Task details: Please print the line that holds "vfov_deg: 22.7" and each line after it to the end of the data, word for word, without any pictures.
(Beginning of Supplied material)
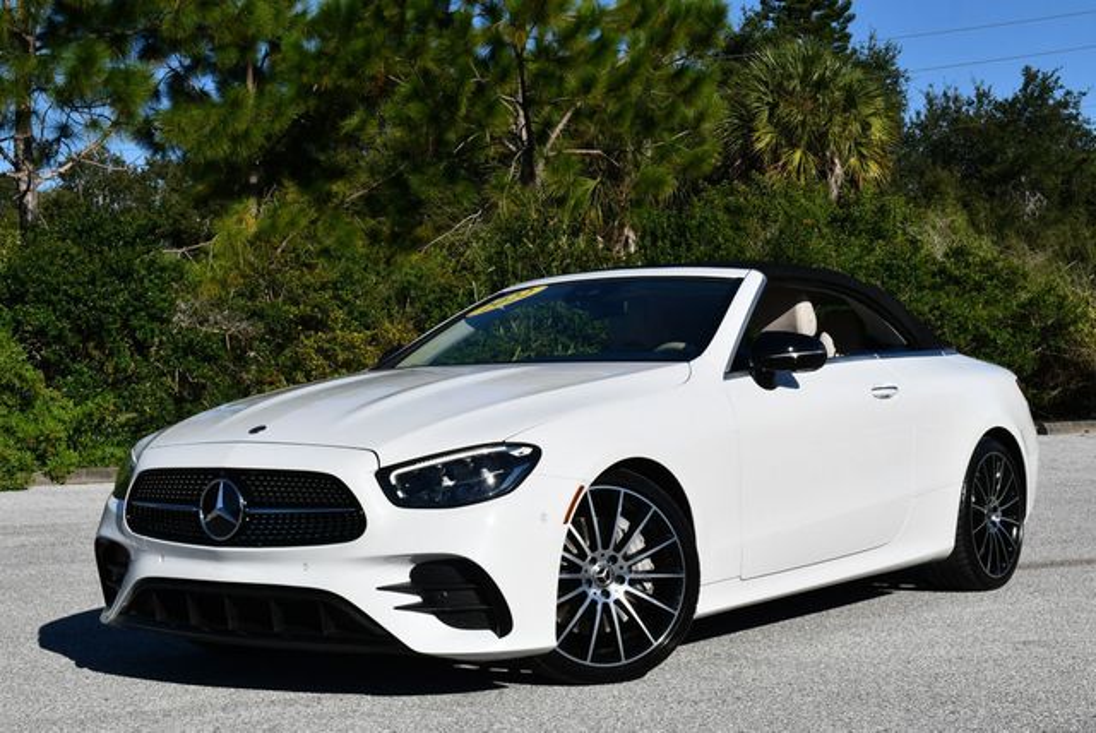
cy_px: 366
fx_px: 1828
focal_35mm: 60
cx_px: 548
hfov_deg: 33.4
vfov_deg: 22.7
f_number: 9
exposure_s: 1/320
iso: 100
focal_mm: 30
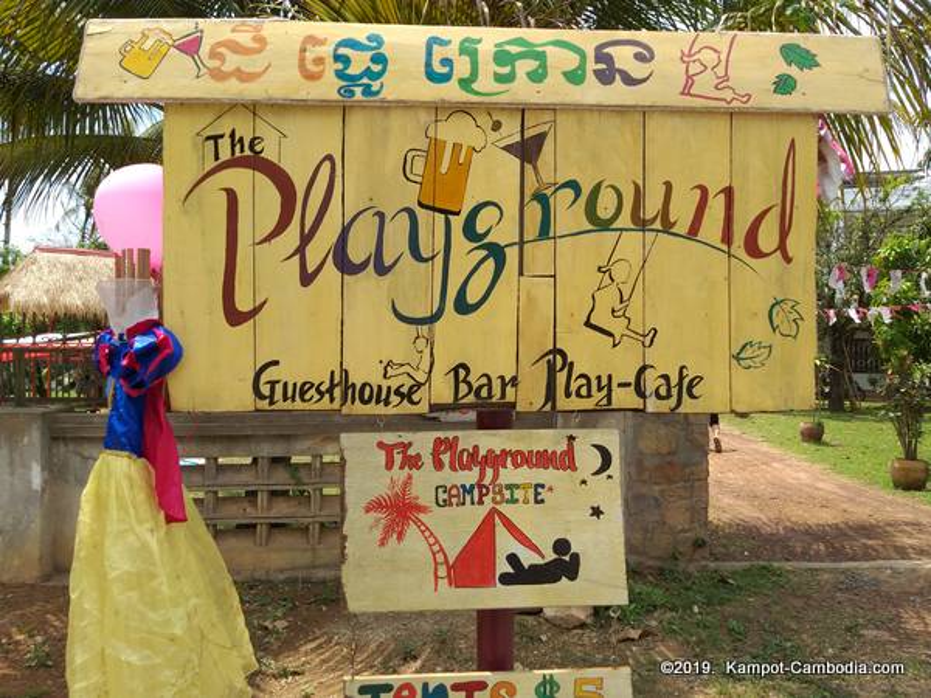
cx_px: 466
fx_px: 699
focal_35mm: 26
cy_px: 349
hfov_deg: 67.3
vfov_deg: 53.1
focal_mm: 3.93
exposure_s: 1/1119
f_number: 1.7
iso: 40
(End of Supplied material)
Final answer:
vfov_deg: 22.7
f_number: 9
exposure_s: 1/320
iso: 100
focal_mm: 30
cx_px: 466
fx_px: 699
focal_35mm: 26
cy_px: 349
hfov_deg: 67.3
vfov_deg: 53.1
focal_mm: 3.93
exposure_s: 1/1119
f_number: 1.7
iso: 40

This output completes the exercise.